DocsOllama
Ollama
In order to run local LLMs, HammerAI uses Ollama. Ollama is a SDK that facilitates local deployment and interaction with Large Language Models (LLMs) on personal devices.
About Ollama
At its core, Ollama integrates with llama.cpp, a project that enables running Large Language Models (LLMs) efficiently on local hardware. This integration allows Ollama to leverage the capabilities of llama.cpp for text generation tasks, providing users with powerful language modeling functionalities directly on their machines.
Originally, HammerAI was built on llama.cpp directly and HammerAI spent significant time optimizing its performance. However, as Ollama continued to evolve, it became clear that their dedicated development teams could maintain and improve the system far more efficiently. As a result, HammerAI transitioned to Ollama, benefiting from continuous updates, improved model handling, and better overall performance.
Local Execution and Privacy
One of Ollama's key advantages is its ability to run LLMs locally. This means all data processing occurs on the user's device, enhancing privacy and security by eliminating the need to send data to external servers. Users can interact with LLMs without concerns about data leakage or unauthorized access.
Performance Optimization & GPU Utilization
Ollama will automatically prioritize using GPU computation whenever possible, which significantly enhances model inference speed. Ollama loads and processes models using GPU resources for optimal performance when a supported GPU with sufficient VRAM is available. However, if VRAM is insufficient, the system will automatically fall back to CPU processing, which may result in reduced performance due to the higher computational burden placed on the processor. The Ollama development team continuously maintains and optimizes GPU acceleration, memory management, and model efficiency to ensure stability and efficiency, improving overall system performance.
GPU vs. CPU Utilization in Model Generation
Unlike some frameworks that allow concurrent GPU and CPU utilization, Ollama operates in a way that selects either the GPU or the CPU for computation based on available system resources. If the GPU has enough VRAM, it will handle the computation entirely. If not, the workload falls back to CPU processing.
However, recent observations suggest that Ollama may sometimes partially allocate a model between the CPU and GPU, resulting in mixed utilization configurations, such as 48% CPU / 52% GPU usage. This suggests some adaptive allocation, though it remains unclear whether Ollama dynamically adjusts computational offloading during runtime or if this allocation remains static once the model is loaded.
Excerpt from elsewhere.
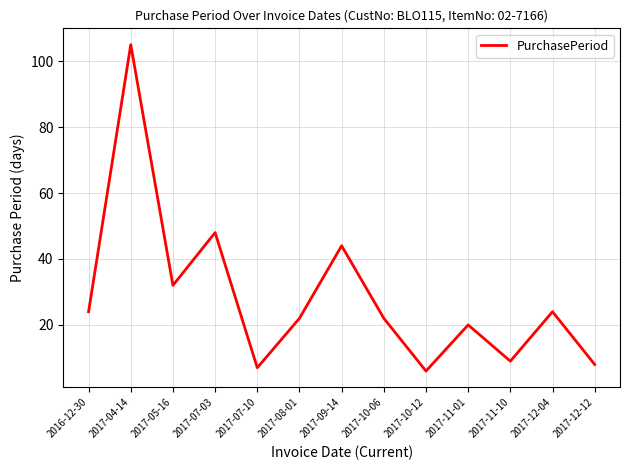

The chart shows a value of 12 at 2017-12-12. True or false?

False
The Ollama documentation provides the following information:
- 100% GPU Usage: The model is fully loaded into the GPU.
- 100% CPU Usage: The model is running entirely in system memory.
- Mixed Allocation (48% CPU / 52% GPU): The model is split between GPU and system memory, likely due to VRAM limitations or system heuristics.
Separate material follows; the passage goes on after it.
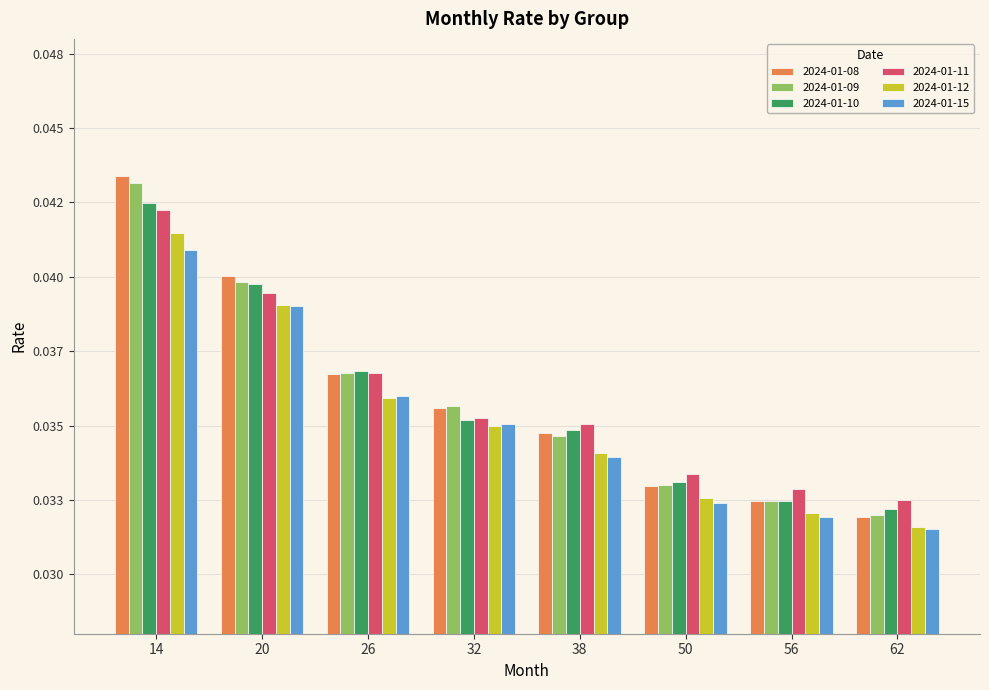

What is the total value across all series at 50?

0.2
Understanding these allocation behaviors can help users optimize performance and adjust system configurations accordingly. Users running larger models that exceed available VRAM may experience bottlenecks when the system partially offloads computation to the CPU, reducing overall speed. Users can optimize performance and improve model responsiveness when running HammerAI with Ollama by leveraging GPU resources efficiently and monitoring model allocation behaviors.
Memory Allocation
Ollama manages models efficiently by retaining the loaded model in memory while clearing only the chat context (e.g., prompt history and token buffers) when switching between characters. This means that when a user switches characters within the same model, the model remains in GPU memory, leading to consistent VRAM usage. However, when switching to a different model, the previous model is unloaded before the new one is loaded, resulting in GPU memory usage fluctuations. This behavior allows faster character switching without unnecessary reloading of models, improving responsiveness while conserving system resources.
Optimizing Performance for Better Speed & Stability
For users experiencing reduced performance, consider the following optimization strategies:
- Ensure the selected model size aligns with available system resources. Running models that exceed system capabilities may lead to slow performance or instability.
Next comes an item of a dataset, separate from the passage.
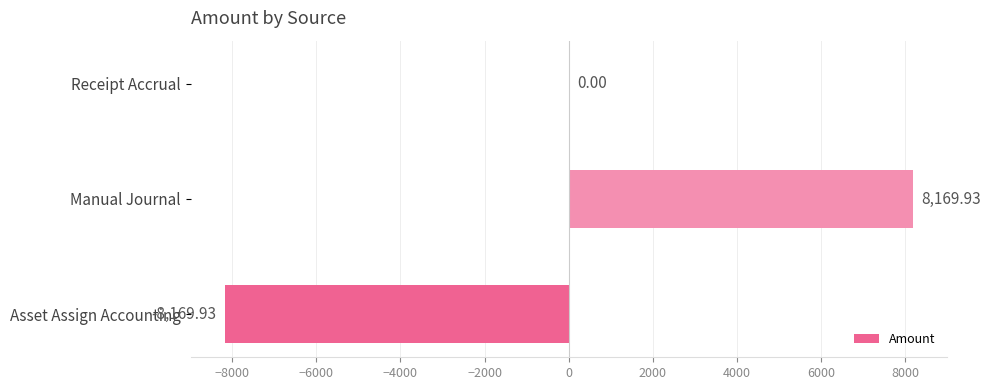

What is the change in value from Manual Journal to Receipt Accrual?

-8169.9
- Confirm that Ollama supports your GPU. Not all GPUs are compatible, so verifying support can help optimize acceleration.
- Adjust quantization levels for better speed. Lower precision models (e.g., Q4 instead of Q8) can significantly reduce computational overhead while maintaining reasonable output quality.
Users can achieve faster response times and improved efficiency by optimizing system configurations and leveraging GPU acceleration, ensuring a smoother HammerAI experience when running local language models.
HDD vs. SSD – Does Storage Type Matter?
Yes, the type of storage drive you use can impact HammerAI’s performance, particularly if your system relies on page filing to manage memory usage. When RAM is full, the operating system moves less frequently used data to the page file, allowing active processes to continue functioning. However, if both RAM and the page file reach capacity, system performance will degrade significantly, leading to lag, slow response times, and potential errors due to the disparity between storage drive speed and RAM speed.
Using an SSD or M.2 drive instead of an HDD significantly reduces these performance issues because SSDs have faster read and write speeds than traditional spinning-platter hard drives. While an SSD will not replace the need for sufficient RAM, it will mitigate lag and improve responsiveness when system resources are stretched. For optimal performance, ensure your model’s size does not exceed your available RAM and storage capacity, regardless of the drive type.